Casey Newton responds:

And that is just a sad story. I truly wish that it had not worked out that way. I think one of the reasons why these companies were built in this way was because it just helped them attract better talent. I think that so many people working in A.I. are idealistic and civic-minded and do not want to create harmful things. […] And I want them to be empowered. I want them to be on company boards. And those folks have just lost so much ground over the past couple of weeks. And it is a truly tragic development, I think, in the development of this industry.

Is this technology so new, so powerful, and so utterly different, that our existing institutional arrangements are not well-suited to fostering it?

For Further Reading

I have written a number of posts at my home blog, New Savanna, intended to support, illuminate, and extent the arguments I’ve made here. Some are short and some are longer. If you’re curious about the whaling metaphor, I’ve taken it from Marc Andreesen, who sees the financing of whaling voyages as a precursor to contemporary venture capital financing. Here is a relatively short post about the profitability of whaling: Whaling, Andreesen, Investment, and the Risk Premium. Here’s a longer post, a piece of fiction which I wrote with the help of Herbert Melville and Biff Roddenberry, both played by ChatGPT: The OpenWHALE Rounds the Horn and Vanishes, An Allegory about the Age of Intelligent Machines. Finally, there is a long post, A dialectical view of the history of AI, Part 1: We’re only in the antithesis phase. [A synthesis is in the future.].

I’ve written a number of articles for 3 Quarks that are germane to my views on this matter:

On the hazards of AI, Ali Minai has provided a very useful classification here in 3 Quarks: The Hazards of AI: Operational Risks.

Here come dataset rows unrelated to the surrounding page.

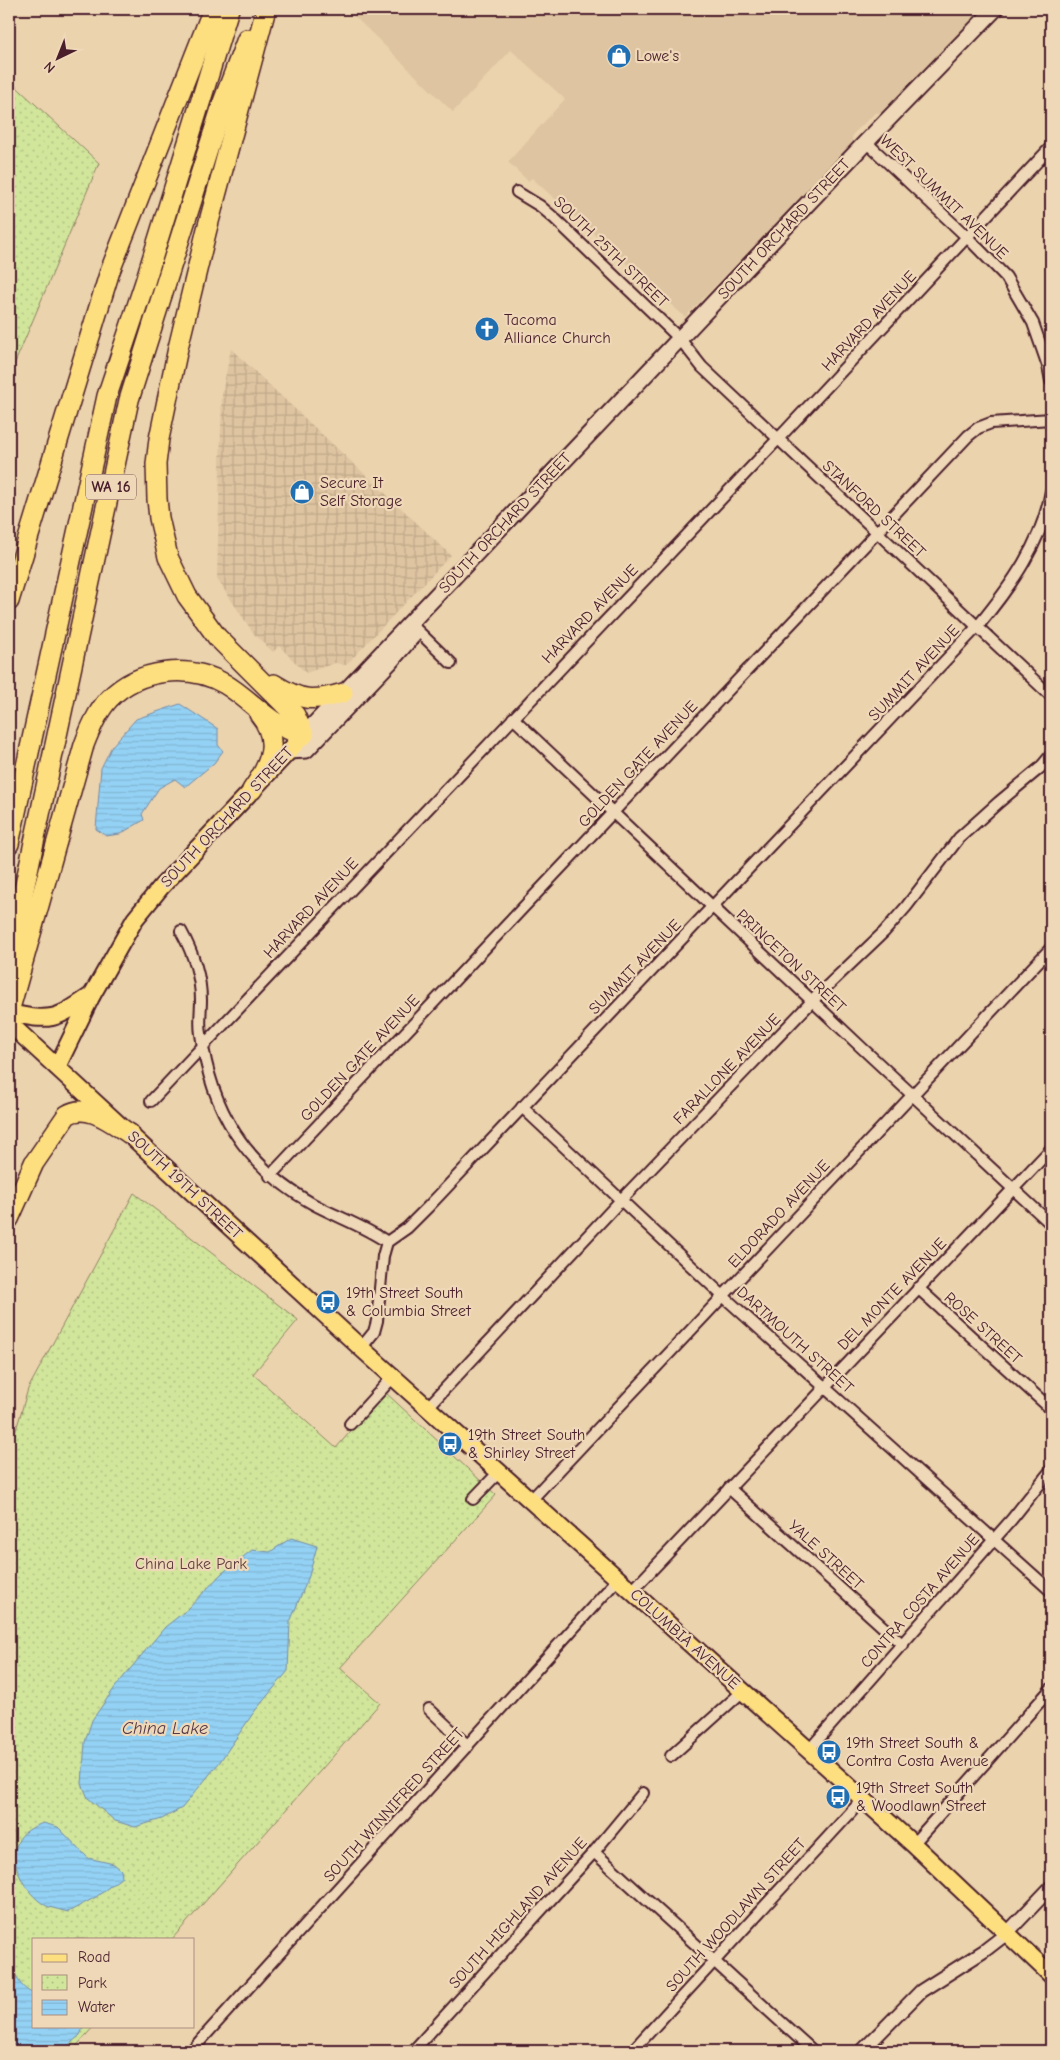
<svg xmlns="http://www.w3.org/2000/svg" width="1060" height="2060" viewBox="0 0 1060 2060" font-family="'Comic Neue',sans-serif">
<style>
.built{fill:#dec4a0}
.industrial{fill:url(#industrial-grid)}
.park{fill:url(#park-dots);stroke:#8e8263}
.water{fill:url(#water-rules);stroke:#768aa4}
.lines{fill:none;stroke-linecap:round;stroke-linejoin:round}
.minor-casing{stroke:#4a1f2b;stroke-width:14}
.tertiary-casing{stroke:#4a1f2b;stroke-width:16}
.secondary-casing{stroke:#4a1f2b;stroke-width:19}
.primary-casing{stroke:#4a1f2b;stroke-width:20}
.motorway-casing{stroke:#4a1f2b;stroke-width:22}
.minor{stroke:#efd8b8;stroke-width:10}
.tertiary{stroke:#efd8b8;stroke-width:12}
.secondary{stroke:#efd8b8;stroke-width:15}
.primary{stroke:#fedf80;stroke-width:16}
.motorway{stroke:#fedf80;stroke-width:19}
.labels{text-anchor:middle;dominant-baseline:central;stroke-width:4.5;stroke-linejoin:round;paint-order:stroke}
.shield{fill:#efd8b8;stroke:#7c5655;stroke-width:1}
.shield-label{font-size:15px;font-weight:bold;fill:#4a1f2b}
.poi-label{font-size:16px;fill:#4a1f2b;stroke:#efd8b8;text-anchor:start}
.street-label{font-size:16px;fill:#4a1f2b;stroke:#efd8b8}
.park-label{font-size:16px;fill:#5e3d3c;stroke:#efd8b8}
.water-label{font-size:18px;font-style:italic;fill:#553a49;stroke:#efd8b8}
</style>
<defs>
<pattern id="industrial-grid" width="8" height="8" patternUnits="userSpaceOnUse" patternTransform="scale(1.25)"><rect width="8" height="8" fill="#dec4a0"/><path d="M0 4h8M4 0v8" fill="none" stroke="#c0a88a"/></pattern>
<pattern id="park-dots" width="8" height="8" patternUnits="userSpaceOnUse" patternTransform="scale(1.25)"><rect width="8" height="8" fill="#d1e69b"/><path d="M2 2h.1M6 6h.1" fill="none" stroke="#b5c586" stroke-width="1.8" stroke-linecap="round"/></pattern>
<pattern id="water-rules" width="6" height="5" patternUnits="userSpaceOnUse" patternTransform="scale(1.25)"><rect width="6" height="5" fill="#94d2f5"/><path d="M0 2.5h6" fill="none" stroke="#81b4d2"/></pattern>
</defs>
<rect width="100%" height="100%" fill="#ebd3ae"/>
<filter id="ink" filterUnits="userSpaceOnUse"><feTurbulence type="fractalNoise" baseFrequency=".02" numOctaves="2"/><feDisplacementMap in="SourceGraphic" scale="10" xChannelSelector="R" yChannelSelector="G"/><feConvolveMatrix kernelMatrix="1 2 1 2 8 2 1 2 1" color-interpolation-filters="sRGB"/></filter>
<g filter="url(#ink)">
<path class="built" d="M347 9H984L885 112 875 113 853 134 851 146 685 317 532 178 528 181 508 162 565 99 511 50 453 112Z"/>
<path class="industrial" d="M231 349 451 555 346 665 335 663 306 673 279 646 273 652 254 634 217 579 222 393Z"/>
<g class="park">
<path d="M9 80 99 163 9 377Z"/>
<path d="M134 1193 298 1320 253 1374 336 1448 385 1392 496 1495 340 1668 380 1703 172 1939H34V2026H94L72 2051H9V1454L28 1389Z"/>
</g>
<g class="water">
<path d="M180 704 218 729V745L223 751 214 763 185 787 175 779 159 788 142 814 144 820 120 834 106 836 96 829 101 768 112 746 136 719Z"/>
<path d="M291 1538 317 1546 309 1576 290 1622 288 1671 254 1712 219 1763 182 1808 162 1819 135 1827 115 1821 88 1798 82 1784 85 1742 92 1720 116 1686 165 1627 188 1609 221 1574 252 1550 270 1552Z"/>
<path d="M43 1823 58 1827 88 1858 114 1864 121 1870 122 1877 96 1897 68 1912C62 1910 55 1909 49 1907 29 1899 8 1865 17 1844 21 1832 33 1827 43 1823Z"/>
<path d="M9 1964C19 1977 17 1986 34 1994V2026H84L80 2035 62 2051H9Z"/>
</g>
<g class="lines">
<defs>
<g id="minor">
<path d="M866 142 968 238 1006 277 1033 323 1048 366 1051 381"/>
<path d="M517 192 540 206 554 218 680 339 702 367 1051 696"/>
<path d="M417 630 451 663"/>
<path d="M513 718 862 1048 1051 1224"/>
<path d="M181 931C193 953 201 975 201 1000 201 1011 199 1023 201 1034 211 1110 245 1166 313 1204 337 1217 364 1226 387 1242"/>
<path d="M151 1101 778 439 1051 147"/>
<path d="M522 1107 722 1295 1051 1591"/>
<path d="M270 1176 968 436 978 428 991 423 1051 419"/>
<path d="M918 1288 1051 1409"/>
<path d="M361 1348 374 1332 377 1321 383 1256 387 1242 407 1228 428 1207 978 626C1011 586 1042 543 1051 491"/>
<path d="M427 1408 622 1199 820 993 884 932 906 907 959 838 999 802 1040 768 1051 755"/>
<path d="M350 1424 393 1377"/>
<path d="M729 1488 903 1645"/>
<path d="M473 1499 499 1472"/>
<path d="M530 1501 1051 948"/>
<path d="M632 1591 1051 1149"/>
<path d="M429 1709 468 1746"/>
<path d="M809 1750 1012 1519 1051 1470"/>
<path d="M671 1756 743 1691"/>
<path d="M913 1844 1051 1689"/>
<path d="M594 1852 813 2051"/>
<path d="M191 2051 618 1579"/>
<path d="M413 2051 594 1852 643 1793"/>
<path d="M632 2051 863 1799"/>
</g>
<path id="tertiary" d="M862 2051 921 1991 984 1951 1006 1934 1051 1887"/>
<g id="secondary">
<path d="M304 735 866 142 995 9"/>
<path d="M289 751 306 750 389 663 414 634"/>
</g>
<g id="primary">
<path d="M9 1013C53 1022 55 1020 92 995"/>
<path d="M9 1023 361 1348 913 1844 1051 1975"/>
<path d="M57 1067 92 995 135 919 161 887 304 735"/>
</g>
<g id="motorway">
<path d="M9 601 110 271 213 9"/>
<path d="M274 684C301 701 313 702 343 693"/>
<path d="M252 790C270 765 281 740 259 714"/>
<path d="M9 844 107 396 145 282 229 9"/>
<path d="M9 977 18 917 129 400 223 102 247 39"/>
<path d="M9 1012 84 745C90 729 97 712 109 699 138 669 189 663 225 684 252 700 272 728 304 735L295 715 217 637 187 596 168 557 159 518 157 499 156 464 159 439 178 348 207 229 266 9"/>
<path d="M9 1219 34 1163 67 1115C87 1102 112 1123 130 1134"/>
</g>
</defs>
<use href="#minor" class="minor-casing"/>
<use href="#tertiary" class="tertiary-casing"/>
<use href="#secondary" class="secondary-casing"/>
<use href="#primary" class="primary-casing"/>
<use href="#motorway" class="motorway-casing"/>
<use href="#minor" class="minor"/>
<use href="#tertiary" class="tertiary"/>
<use href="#secondary" class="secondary"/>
<use href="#primary" class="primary"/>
<use href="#motorway" class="motorway"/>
</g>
</g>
<defs>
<symbol id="shop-disc" viewBox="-11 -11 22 22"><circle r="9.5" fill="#1f6fb2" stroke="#efd8b8"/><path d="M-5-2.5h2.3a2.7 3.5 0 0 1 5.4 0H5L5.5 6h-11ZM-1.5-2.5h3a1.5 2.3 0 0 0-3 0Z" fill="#fff"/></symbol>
<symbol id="church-disc" viewBox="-11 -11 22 22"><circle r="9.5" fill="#1f6fb2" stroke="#efd8b8"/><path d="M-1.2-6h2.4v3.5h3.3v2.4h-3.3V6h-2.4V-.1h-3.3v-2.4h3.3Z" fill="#fff"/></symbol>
<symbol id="bus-disc" viewBox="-11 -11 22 22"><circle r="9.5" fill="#1f6fb2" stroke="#efd8b8"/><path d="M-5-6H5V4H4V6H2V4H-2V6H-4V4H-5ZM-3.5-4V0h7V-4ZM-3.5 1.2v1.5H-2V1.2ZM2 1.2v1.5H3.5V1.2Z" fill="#fff"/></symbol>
</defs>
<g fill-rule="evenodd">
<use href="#shop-disc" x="605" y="42" width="28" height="28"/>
<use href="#church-disc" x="473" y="315" width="28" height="28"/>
<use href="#shop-disc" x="288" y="478" width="28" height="28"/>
<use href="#bus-disc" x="314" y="1288" width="28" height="28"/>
<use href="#bus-disc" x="436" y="1430" width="28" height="28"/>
<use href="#bus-disc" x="815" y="1738" width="28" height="28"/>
<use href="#bus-disc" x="824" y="1783" width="28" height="28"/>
</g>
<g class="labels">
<rect class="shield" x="86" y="474.5" width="50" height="25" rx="4"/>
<g class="shield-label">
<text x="111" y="487">WA 16</text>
</g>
<g class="poi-label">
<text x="636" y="56">Lowe's</text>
<text x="504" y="320">Tacoma<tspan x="504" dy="18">Alliance Church</tspan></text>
<text x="320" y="483">Secure It<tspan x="320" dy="18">Self Storage</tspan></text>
<text x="346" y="1293">19th Street South<tspan x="346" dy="18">&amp; Columbia Street</tspan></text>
<text x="468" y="1435">19th Street South<tspan x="468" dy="18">&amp; Shirley Street</tspan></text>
<text x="846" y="1743">19th Street South &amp;<tspan x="846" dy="18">Contra Costa Avenue</tspan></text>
<text x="856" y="1788">19th Street South<tspan x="856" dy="18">&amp; Woodlawn Street</tspan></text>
</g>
<g class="street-label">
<text transform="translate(944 197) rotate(44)">WEST SUMMIT AVENUE</text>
<text transform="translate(784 229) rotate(-47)">SOUTH ORCHARD STREET</text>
<text transform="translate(611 252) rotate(44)">SOUTH 25TH STREET</text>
<text transform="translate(869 321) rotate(-47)">HARVARD AVENUE</text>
<text transform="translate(874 509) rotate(43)">STANFORD STREET</text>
<text transform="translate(505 523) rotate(-47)">SOUTH ORCHARD STREET</text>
<text transform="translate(590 614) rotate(-46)">HARVARD AVENUE</text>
<text transform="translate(914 673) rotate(-47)">SUMMIT AVENUE</text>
<text transform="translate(638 764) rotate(-47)">GOLDEN GATE AVENUE</text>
<text transform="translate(227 817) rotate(-47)">SOUTH ORCHARD STREET</text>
<text transform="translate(311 908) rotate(-47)">HARVARD AVENUE</text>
<text transform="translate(791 961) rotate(43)">PRINCETON STREET</text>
<text transform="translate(635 967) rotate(-46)">SUMMIT AVENUE</text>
<text transform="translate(360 1058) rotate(-47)">GOLDEN GATE AVENUE</text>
<text transform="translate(727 1069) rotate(-46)">FARALLONE AVENUE</text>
<text transform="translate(185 1185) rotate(43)">SOUTH 19TH STREET</text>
<text transform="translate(779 1214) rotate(-47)">ELDORADO AVENUE</text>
<text transform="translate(892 1294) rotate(-46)">DEL MONTE AVENUE</text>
<text transform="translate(983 1328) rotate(42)">ROSE STREET</text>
<text transform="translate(795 1340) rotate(42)">DARTMOUTH STREET</text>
<text transform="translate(826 1555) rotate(42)">YALE STREET</text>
<text transform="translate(920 1601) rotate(-49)">CONTRA COSTA AVENUE</text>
<text transform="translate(685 1639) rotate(42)">COLUMBIA AVENUE</text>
<text transform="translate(394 1805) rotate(-48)">SOUTH WINNIFRED STREET</text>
<text transform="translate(518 1913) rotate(-48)">SOUTH HIGHLAND AVENUE</text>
<text transform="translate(736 1915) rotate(-48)">SOUTH WOODLAWN STREET</text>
</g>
<g class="park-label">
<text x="191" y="1564">China Lake Park</text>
</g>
<g class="water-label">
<text x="165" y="1728">China Lake</text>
</g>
</g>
<rect width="1060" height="2060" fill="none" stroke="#efd8b8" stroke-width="30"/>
<rect x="15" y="15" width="1030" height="2030" fill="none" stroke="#4a1f2b" stroke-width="2" filter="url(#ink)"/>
<rect x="32" y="1938" width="162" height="90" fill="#efd8b8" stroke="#ad8e80"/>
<rect x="42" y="1954" width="25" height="8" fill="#fedf80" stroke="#ad8e80"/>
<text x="78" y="1962" font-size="15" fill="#4a1f2b">Road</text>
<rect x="42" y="1975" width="25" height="15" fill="url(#park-dots)" stroke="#ad8e80"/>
<text x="78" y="1988" font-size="15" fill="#4a1f2b">Park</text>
<rect x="42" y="2000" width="25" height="15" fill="url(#water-rules)" stroke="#ad8e80"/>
<text x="78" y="2012" font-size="15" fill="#4a1f2b">Water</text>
<g transform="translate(58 58) rotate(223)" stroke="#efd8b8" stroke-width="4" paint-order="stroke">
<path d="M0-4L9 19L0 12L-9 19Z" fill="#4a1f2b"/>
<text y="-8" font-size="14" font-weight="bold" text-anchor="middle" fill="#4a1f2b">N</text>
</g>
</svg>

You might also want to consult an interesting online seminar held down the hall at Crooked Timber: The Political Ideologies of Silicon Valley. I feel a special affection for Crooked Timber. Aside from the fact that I occasionally post comments there, as I have for this seminar, it is one of the last academic blogs remaining from the days when blogs were hot. It dates all the way back to July of 2003.

Finally, about those two whales’ teeth. Yes, they’re from sperm whales. They’ve been scrimshawed by my late Uncle, Rune Ronnberg, who came to America from Sweden on a square-rigger, the Abraham Rydberg. It was serving as a training ship for the Swedish merchant marine. He arrived just as World War II broke out. Consequently, he was stuck here. He married one of my father’s sisters, Karen, and went into business, first as rigger in Gloucester, Massachusetts, then as a shop owner in Rockport. At the same time he practiced traditional sailor’s crafts, such as knotting, scrimshaw, and, above all, model ship building (pp. 28-29).